In our final installment of Adrian James’ new release ‘designed4devops‘, we take a look at why a ‘high-trust culture’ allows decisions to be made without consequence, without finger-pointing.
An environment where we make no mistakes is one stifled of innovation for fear of it not working. Mistakes are a necessary side-effect of experimentation. We learn more from mistakes than successes.

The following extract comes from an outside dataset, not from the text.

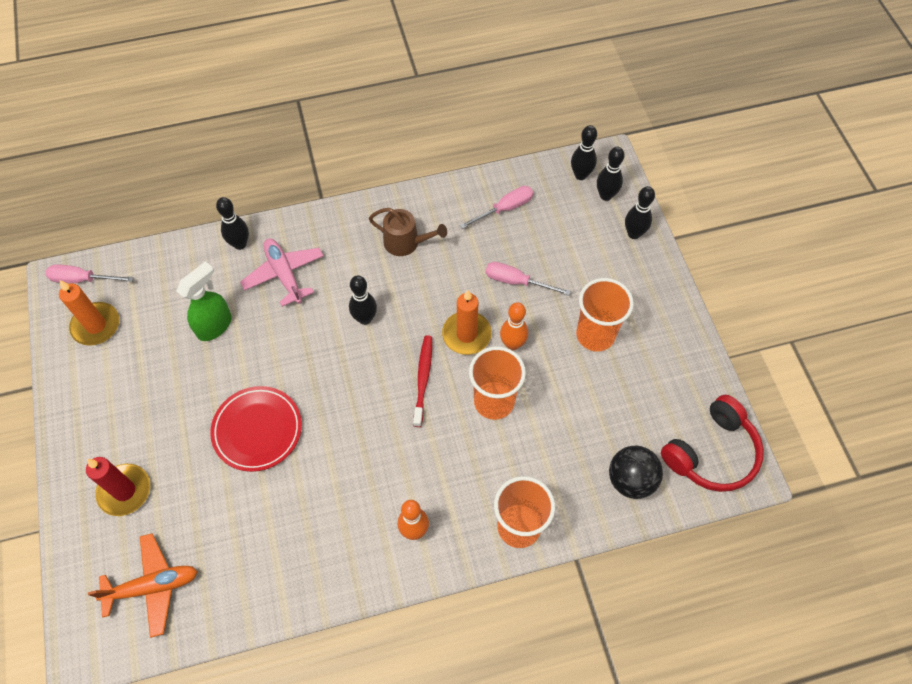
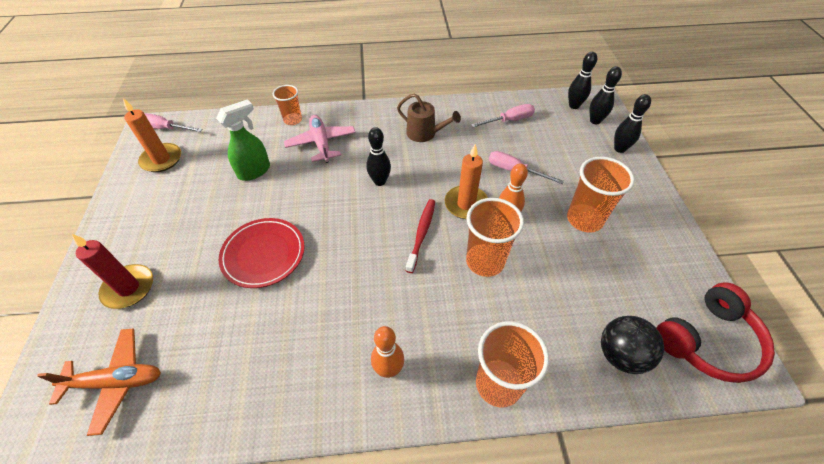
camera: 10 degrees right, 10 degrees down
black bowling pin [216,197,249,250] -> orange cup [273,85,302,125]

A considerable part of devops is the culture in which we deliver products. Organisations still operate in a rigid top-down pyramid. Strategy, policy, and instructions get pushed down from a few at the top to many at the bottom. Managers often make decisions without the necessary ‘coalface’ experience of day-to-day operations. At best, this slows progress as communication between one business area must flow up the pyramid and back down to another, even following the same route back. Occasionally it can be downright dangerous as people without operational experience approve or provide oversight to changes (the introduction of ‘novemes’) without the necessary context. It can create a false sense of security in change control but make problems more likely.
When we look for the causes of mistakes, we are not looking for individuals that made them. We are looking for the cultural norms that allow them to happen, such as information and processes which fermented the problem to arise. Individuals do not cause issues. They arise from the culture, processes, and circumstances that led the individual to see the action as a promising idea leading up to it happening. The root cause is rarely, if ever, an individual decision. We need to look for a systemic context that allows issues to surface and then change our practice, policies, automation, and testing to prevent it from happening again.